— Begin SOURCE PASSAGE —
Healthy chef Babette Davis, proprietor of Stuff I Eat, a successful vegan soul food restaurant in Inglewood, California, shares a recipe for a vegan dessert that will delight the entire family.

Chef Babette Davis's vegan Raspberry Cakes
Credit: © Lisa Romerein

After a lifetime of eating Southern-style (ie. not terribly healthy), healthy chef Babette Davis began to change her culinary ways after turning 40. Now, she’s the proprietor of Stuff I Eat, a popular vegan soul food restaurant in Inglewood, California.

Ingredients

Parfait
3 c. soaked cashews (soak in regular filtered water for 4 to 5 hours, then rinse)
1 c. nondairy milk
¾ c. agave
1 bag (1.2 oz.) freeze-dried raspberries
1 c. fresh raspberries, plus 1 cup for topping
½ tsp. sea salt
1 c. melted coconut oil, plus more for coating mold
Cake
1 c. cashews
1 c. granola
½ c. freeze-dried raspberries

Preparation

1. Blend all parfait ingredients in a food processor equipped with the S-blade attachment; set aside.
— End SOURCE PASSAGE —
**EXERCISE DETAILS**
According to the raspberry cake recipe, why does the parfait call for more coconut oil than the one melted cup? Rely solely on the recipe text above when responding.
— Begin RECORDS SUPPLIED —
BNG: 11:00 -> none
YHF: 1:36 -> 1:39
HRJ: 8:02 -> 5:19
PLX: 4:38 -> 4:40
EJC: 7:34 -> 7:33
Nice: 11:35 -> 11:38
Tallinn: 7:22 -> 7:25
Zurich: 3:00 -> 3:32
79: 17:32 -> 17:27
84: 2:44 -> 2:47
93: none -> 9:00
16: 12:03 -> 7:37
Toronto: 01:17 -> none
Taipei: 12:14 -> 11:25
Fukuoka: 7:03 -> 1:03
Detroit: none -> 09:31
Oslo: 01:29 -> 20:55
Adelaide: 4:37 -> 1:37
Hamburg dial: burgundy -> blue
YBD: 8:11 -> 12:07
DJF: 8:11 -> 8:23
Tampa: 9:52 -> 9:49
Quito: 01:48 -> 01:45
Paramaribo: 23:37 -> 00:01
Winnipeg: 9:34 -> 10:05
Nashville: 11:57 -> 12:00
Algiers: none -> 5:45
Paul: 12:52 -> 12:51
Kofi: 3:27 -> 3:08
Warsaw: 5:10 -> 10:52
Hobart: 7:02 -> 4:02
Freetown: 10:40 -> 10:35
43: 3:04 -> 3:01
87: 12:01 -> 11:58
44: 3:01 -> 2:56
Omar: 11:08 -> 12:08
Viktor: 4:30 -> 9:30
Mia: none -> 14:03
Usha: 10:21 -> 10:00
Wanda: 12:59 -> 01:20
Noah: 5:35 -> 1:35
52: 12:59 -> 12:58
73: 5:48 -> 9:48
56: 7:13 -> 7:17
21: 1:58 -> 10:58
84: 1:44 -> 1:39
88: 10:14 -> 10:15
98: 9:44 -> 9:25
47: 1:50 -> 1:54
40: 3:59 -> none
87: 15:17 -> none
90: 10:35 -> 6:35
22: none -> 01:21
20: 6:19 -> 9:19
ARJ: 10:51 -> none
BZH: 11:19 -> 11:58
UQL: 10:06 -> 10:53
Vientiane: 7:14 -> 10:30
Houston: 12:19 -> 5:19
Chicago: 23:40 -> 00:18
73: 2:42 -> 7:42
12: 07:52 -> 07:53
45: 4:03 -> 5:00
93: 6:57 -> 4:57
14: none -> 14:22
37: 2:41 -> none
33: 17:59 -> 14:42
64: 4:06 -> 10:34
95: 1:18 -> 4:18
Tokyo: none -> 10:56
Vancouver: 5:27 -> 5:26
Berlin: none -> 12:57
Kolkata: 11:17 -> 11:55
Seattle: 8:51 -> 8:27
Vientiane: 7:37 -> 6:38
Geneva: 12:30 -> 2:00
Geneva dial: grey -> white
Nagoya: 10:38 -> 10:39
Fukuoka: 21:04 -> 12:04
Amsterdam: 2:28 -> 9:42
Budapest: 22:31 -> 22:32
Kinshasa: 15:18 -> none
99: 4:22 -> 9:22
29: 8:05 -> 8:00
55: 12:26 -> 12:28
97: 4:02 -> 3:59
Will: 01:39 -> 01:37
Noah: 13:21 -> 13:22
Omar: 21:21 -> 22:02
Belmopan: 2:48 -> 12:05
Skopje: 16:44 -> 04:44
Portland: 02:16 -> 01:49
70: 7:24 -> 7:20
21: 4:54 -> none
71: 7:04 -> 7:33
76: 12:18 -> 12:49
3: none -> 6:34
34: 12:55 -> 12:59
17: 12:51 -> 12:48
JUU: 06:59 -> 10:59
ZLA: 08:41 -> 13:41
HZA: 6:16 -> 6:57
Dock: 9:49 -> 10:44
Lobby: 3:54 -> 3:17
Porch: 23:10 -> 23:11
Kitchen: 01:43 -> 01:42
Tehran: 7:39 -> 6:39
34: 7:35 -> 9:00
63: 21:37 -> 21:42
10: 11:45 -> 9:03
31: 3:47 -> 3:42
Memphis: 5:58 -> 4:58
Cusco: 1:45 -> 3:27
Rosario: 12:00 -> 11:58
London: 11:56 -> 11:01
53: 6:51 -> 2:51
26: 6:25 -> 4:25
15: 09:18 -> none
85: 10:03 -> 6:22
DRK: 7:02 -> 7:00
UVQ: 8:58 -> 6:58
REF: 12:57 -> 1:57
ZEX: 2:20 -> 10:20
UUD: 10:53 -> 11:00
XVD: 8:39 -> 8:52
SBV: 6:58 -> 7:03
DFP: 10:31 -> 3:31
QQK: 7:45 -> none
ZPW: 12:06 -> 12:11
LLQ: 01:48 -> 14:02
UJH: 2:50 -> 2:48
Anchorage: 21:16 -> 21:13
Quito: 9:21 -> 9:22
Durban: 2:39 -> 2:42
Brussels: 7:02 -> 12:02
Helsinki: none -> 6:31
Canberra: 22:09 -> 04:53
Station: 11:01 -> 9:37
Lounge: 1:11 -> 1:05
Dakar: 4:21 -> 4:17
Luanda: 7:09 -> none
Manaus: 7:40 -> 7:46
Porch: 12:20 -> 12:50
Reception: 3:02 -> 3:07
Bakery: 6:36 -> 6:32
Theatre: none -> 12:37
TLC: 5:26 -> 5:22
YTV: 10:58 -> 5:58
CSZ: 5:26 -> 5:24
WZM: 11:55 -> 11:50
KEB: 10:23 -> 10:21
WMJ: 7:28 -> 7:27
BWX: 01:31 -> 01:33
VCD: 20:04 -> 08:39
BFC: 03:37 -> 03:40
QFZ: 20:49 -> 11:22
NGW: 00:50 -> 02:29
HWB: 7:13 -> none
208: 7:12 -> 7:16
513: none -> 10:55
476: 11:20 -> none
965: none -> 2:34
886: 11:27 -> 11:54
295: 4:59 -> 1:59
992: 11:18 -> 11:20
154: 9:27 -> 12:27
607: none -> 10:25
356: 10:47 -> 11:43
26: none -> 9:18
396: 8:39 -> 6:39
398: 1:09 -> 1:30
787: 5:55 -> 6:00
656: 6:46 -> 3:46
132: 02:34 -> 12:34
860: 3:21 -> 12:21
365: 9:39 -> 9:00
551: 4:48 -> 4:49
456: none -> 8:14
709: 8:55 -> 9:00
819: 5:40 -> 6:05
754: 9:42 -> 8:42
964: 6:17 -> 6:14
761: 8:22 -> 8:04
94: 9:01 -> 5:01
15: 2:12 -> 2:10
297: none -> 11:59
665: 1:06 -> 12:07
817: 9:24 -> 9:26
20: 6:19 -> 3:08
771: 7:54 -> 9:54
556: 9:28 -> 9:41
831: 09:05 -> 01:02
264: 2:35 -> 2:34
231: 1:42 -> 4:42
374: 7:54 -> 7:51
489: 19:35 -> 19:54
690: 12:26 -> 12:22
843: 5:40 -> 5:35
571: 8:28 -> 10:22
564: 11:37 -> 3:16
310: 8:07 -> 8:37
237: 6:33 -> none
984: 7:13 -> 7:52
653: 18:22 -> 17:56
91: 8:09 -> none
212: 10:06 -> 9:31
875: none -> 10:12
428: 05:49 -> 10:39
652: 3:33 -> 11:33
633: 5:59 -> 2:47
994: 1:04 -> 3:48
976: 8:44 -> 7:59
— End RECORDS SUPPLIED —
**CORRECT ANSWER**
The extra coconut oil is for coating the mold. The one cup of melted coconut oil goes into the parfait itself.